# [Input data]
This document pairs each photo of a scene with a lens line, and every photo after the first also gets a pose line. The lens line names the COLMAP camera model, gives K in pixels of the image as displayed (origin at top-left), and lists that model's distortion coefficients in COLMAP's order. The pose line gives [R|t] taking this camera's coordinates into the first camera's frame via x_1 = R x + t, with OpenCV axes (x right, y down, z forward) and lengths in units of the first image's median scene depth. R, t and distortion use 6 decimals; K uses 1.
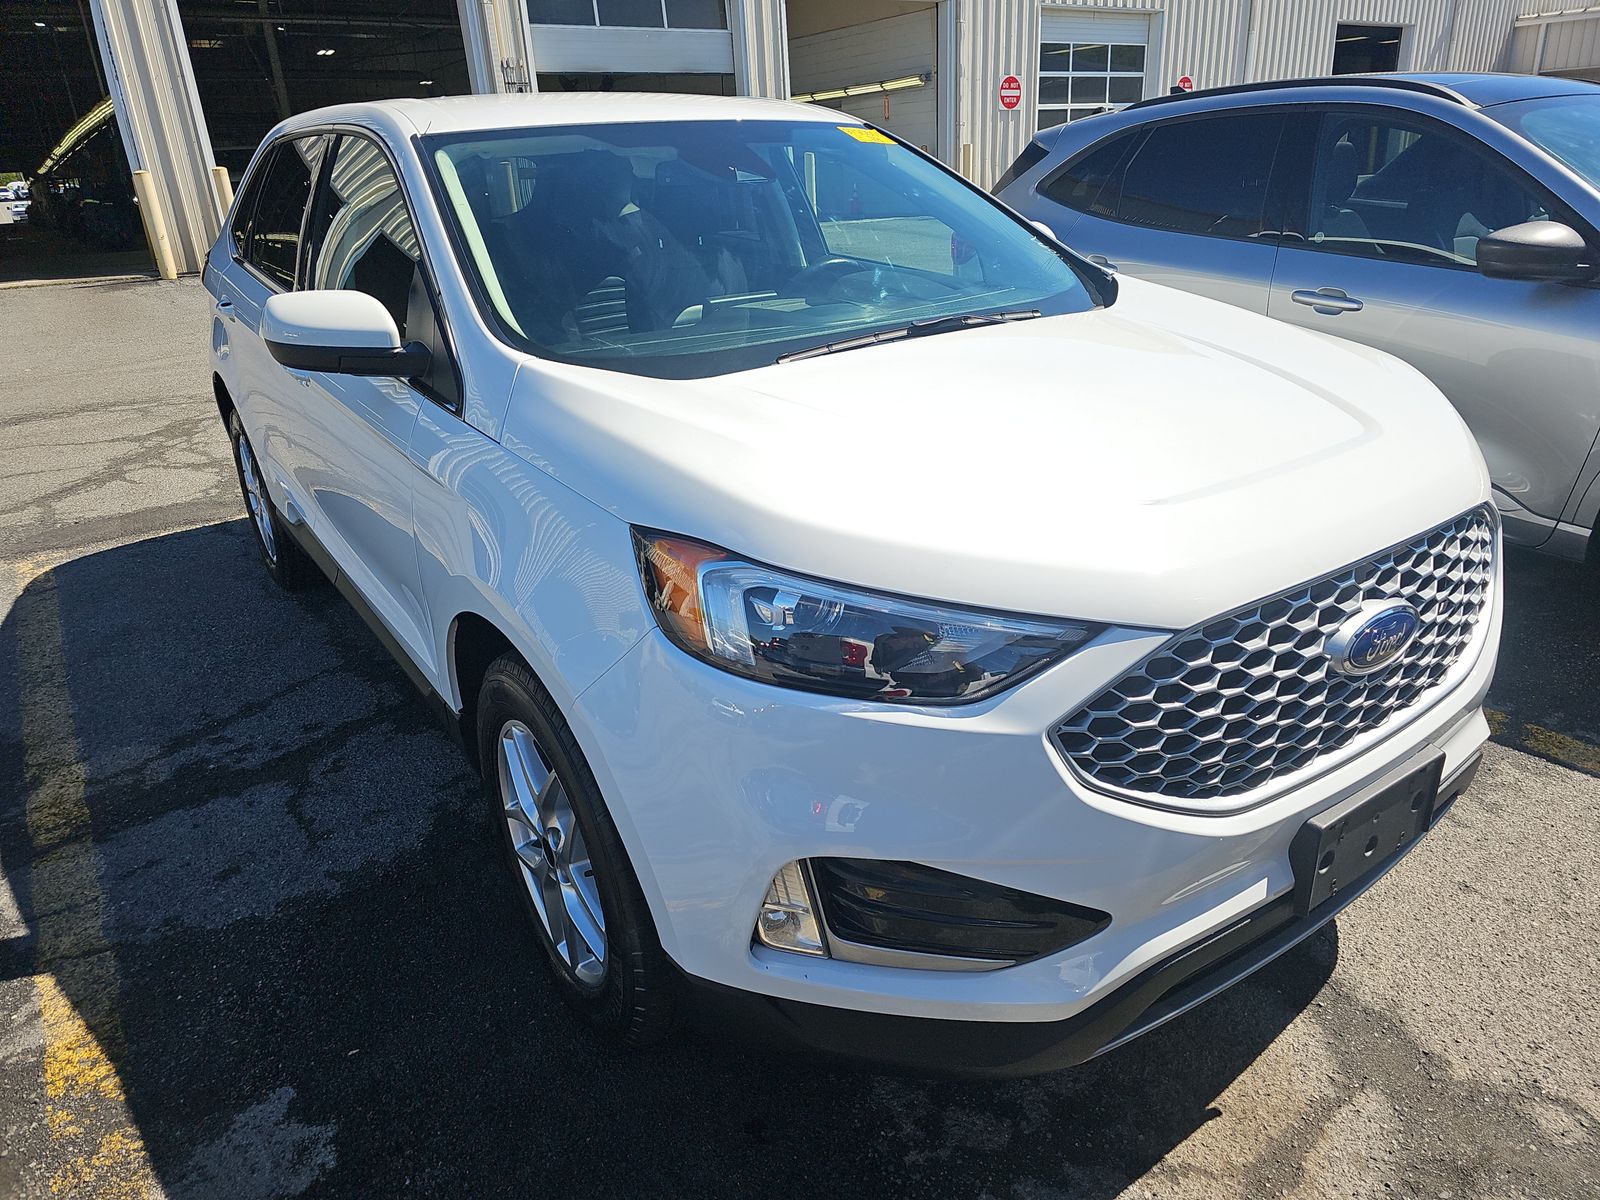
lens RADIAL K [[1030.7, 0, 805.4], [0, 1030.7, 603.5], [0, 0, 1]] dist [0.053834, -0.055407]
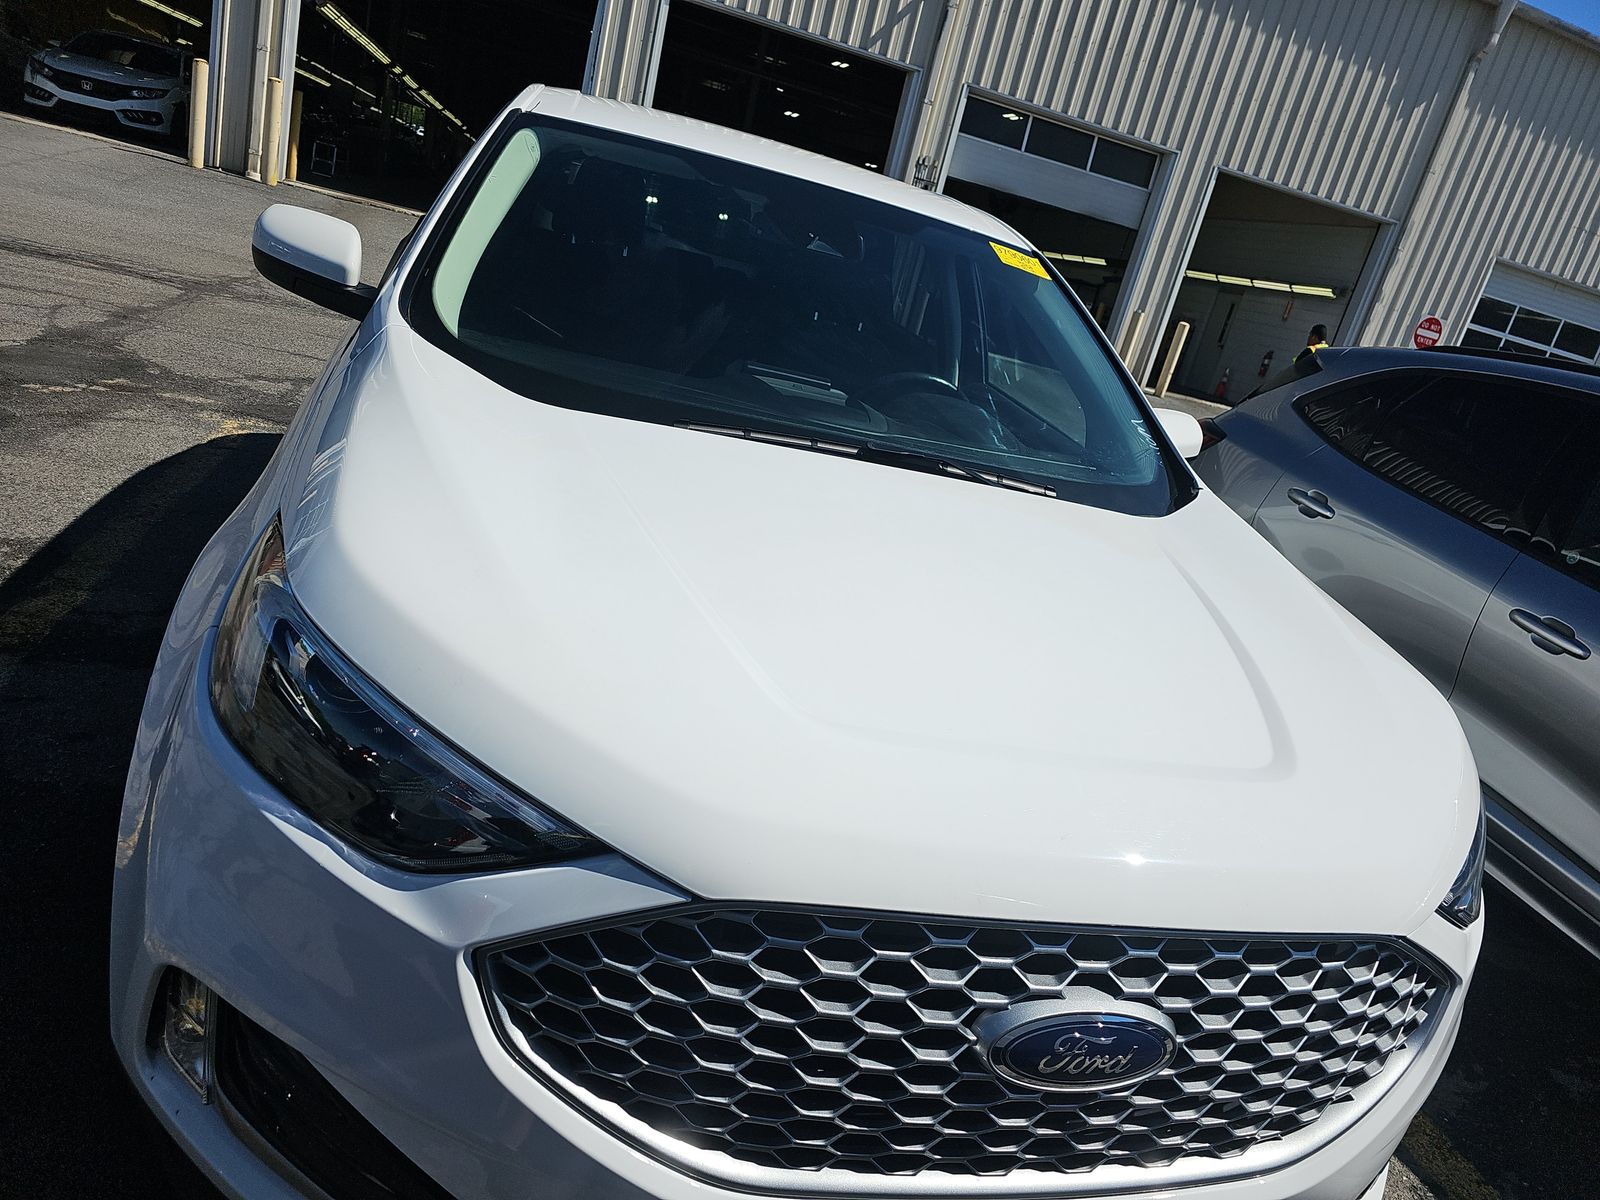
lens RADIAL K [[1053.4, 0, 800.0], [0, 1053.4, 600.0], [0, 0, 1]] dist [0.002405, -0.001813]
pose [[0.897041, 0.364081, -0.250525, 0.235916], [-0.388397, 0.919919, -0.053817, -0.065573], [0.210869, 0.145579, 0.966613, 0.136943]]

# [What you need to do]
Every last line above must be reproduced as written, and no pictures belong in the copy.

# [Answer to this problem]
This document pairs each photo of a scene with a lens line, and every photo after the first also gets a pose line. The lens line names the COLMAP camera model, gives K in pixels of the image as displayed (origin at top-left), and lists that model's distortion coefficients in COLMAP's order. The pose line gives [R|t] taking this camera's coordinates into the first camera's frame via x_1 = R x + t, with OpenCV axes (x right, y down, z forward) and lengths in units of the first image's median scene depth. R, t and distortion use 6 decimals; K uses 1.
lens RADIAL K [[1030.7, 0, 805.4], [0, 1030.7, 603.5], [0, 0, 1]] dist [0.053834, -0.055407]
lens RADIAL K [[1053.4, 0, 800.0], [0, 1053.4, 600.0], [0, 0, 1]] dist [0.002405, -0.001813]
pose [[0.897041, 0.364081, -0.250525, 0.235916], [-0.388397, 0.919919, -0.053817, -0.065573], [0.210869, 0.145579, 0.966613, 0.136943]]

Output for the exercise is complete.